Shipwrecked!, a show with a more grown-up perspective, provides a good excuse to make the drive: Terrific local actor Mark Kincaid plays the lead in a script by Pulitzer-winning playwright Donald Margulies. Subtitled The Amazing Adventures of Louis De Rougemont (As Told By Himself), the Victorian-era travel thriller taps into some steampunk narrative traditions.

“Welcome to this temple of the imagination!” Kincaid booms when the show begins at dusk, his baritone resounding over the hills. With the help of five additional players in multiple roles, Kincaid’s Louis acts out his eventful life story. Longing to see the world, Louis signs up for pearl-seeking expedition near Australia, survives a whirlpool and spends years on a tropical island. Over the decades, he makes a family among hostile aborigines, walks across the Outback and becomes a London celebrity.

During Shipwrecked!’s running time, the stars come out overhead and tiki torches perfume the air, perfect for a show about a Robinson Crusoe-esque castaway.
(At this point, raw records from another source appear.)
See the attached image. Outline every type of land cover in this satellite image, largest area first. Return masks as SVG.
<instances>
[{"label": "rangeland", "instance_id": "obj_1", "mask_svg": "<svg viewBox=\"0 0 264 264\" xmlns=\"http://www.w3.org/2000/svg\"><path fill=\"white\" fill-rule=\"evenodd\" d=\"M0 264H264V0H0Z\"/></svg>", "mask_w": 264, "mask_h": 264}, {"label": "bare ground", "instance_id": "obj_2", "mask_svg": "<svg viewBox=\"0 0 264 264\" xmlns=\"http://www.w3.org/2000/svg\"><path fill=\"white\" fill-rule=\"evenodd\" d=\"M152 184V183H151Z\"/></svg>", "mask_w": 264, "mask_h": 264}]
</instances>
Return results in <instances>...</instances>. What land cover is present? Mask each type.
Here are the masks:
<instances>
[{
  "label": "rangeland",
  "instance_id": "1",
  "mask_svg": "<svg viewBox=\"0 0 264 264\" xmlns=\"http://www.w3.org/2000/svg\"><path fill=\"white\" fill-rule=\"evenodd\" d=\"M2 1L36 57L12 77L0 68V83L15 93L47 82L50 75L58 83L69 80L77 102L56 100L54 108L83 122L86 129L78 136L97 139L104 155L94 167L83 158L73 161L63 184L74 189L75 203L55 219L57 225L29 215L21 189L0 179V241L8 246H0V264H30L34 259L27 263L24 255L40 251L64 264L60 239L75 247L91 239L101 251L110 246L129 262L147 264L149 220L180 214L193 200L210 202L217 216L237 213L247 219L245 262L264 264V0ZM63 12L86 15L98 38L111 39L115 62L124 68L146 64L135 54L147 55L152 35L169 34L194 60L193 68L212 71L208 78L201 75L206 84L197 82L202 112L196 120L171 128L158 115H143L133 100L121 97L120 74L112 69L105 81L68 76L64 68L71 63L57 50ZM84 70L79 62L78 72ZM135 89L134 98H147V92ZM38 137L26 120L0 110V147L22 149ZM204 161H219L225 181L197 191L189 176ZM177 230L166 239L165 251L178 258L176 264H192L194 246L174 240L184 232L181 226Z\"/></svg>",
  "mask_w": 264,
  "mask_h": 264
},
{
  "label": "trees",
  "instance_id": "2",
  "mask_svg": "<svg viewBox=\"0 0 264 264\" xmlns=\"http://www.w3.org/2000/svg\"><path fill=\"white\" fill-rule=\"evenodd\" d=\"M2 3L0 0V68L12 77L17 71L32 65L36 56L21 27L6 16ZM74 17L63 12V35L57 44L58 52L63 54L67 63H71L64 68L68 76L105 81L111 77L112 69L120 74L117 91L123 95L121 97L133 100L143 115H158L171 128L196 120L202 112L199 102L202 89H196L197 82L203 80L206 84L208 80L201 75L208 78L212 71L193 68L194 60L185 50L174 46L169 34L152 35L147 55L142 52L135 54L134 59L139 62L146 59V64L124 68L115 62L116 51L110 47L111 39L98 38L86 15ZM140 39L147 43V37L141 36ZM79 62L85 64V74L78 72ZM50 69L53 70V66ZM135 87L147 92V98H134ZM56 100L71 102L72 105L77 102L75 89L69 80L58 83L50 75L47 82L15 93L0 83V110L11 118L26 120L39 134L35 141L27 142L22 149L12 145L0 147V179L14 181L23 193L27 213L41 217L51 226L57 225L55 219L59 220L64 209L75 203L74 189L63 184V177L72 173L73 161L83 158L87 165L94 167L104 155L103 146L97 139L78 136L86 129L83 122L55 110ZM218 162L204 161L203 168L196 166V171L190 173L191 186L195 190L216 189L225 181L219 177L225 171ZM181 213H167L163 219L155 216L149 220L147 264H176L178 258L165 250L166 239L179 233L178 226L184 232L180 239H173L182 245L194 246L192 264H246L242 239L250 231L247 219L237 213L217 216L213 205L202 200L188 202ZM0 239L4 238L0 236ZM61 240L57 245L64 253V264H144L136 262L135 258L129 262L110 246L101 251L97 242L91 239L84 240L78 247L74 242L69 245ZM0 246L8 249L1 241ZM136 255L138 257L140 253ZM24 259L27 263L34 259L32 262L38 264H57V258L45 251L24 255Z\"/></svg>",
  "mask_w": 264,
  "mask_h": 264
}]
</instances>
The company gives a hearty performance of the action, but the play doesn’t have much emotional resonance beyond a catalog of wild events, so Will Shuler’s wide-eyed performance as Louis’ loyal dog nearly steals the show. The play builds to a fascinating twist based on the narrator’s actual life that invites a post-modern reassessment of his account.

Serenbe Playhouse’s al fresco aesthetic raises challenges. “We had a major issue the weekend before The Ugly Duckling opened. That’s when we’d had the crazy rainstorms, so the cast was literally in the water up to their knees.” Clowdus says. The summer heat also provides a hurdle — the venue could alternately be called “Humidity Playhouse” — but the company allows the audience to bring cold drinks and provides visitors with bug spray and sunscreen.

But Clowdus finds that the natural advantages outweigh the drawbacks. “There’s a negative connotation of outdoor theater as cheesy, over-the-top melodrama, but when it works, you get something you don’t get otherwise. You’ve got real stars above you, real trees and a real lake behind you. You get to experience a sunset while watching a show.”

The drive to Serenbe takes less than an hour — about the same as Lawrenceville’s Aurora Playhouse, with at least the same level of quality. The Suzi Bass Awards, which support excellence in Atlanta-area theater, gave recommendations to Ordinary Days and Shipwrecked!, affirming the plays as more than simply a capper to an idyllic Serenbe day trip. At Serenbe Playhouse, the shows hold up enough to prove that the natural surroundings aren’t just a gimmick.